Eddie and Martha, have appeared on Austin City Limits, Song of the Mountains, Grassroots to Bluegrass, Ernest Tubb's Midnite Jamboree, TNN's 'Nashville Now' and Wildhorse Saloon, and a host of NPR specials, as well as syndicated, Internet, and local TV and radio shows worldwide. Their video Dog aired on TNN, CMT, and CNN.

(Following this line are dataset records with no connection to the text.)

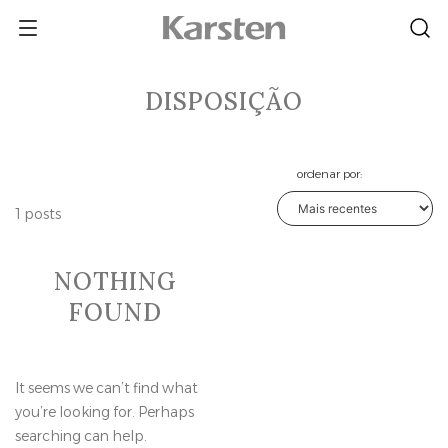
Skip
to
content
DISPOSIÇÃO
ordenar por:
1 posts
NOTHING
FOUND
It seems we can’t find what
you’re looking for. Perhaps
searching can help.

He did several "Classic Country Gentlemen" reunion concerts with Waller, Duffy, and Tom Gray. In 1989, they recorded and released the album "Classic Country Gents Reunion" featuring many of their old hits.

==Illness and death==
In October 2008, concerns about hand-tremors, which could have compromised his performing career, led to Adcock having deep brain stimulation (DBS) surgery at Vanderbilt University Medical Center. A local anesthetic having been used during the surgery so that he could remain conscious, he was able to play banjo during the procedure in order to check the effectiveness of the treatment in progress. The surgery is the first to have been performed on a musician for the purpose of restoring his professional-level playing ability.

Adcock died in Lebanon, Tennessee on March 19, 2025, at the age of 86.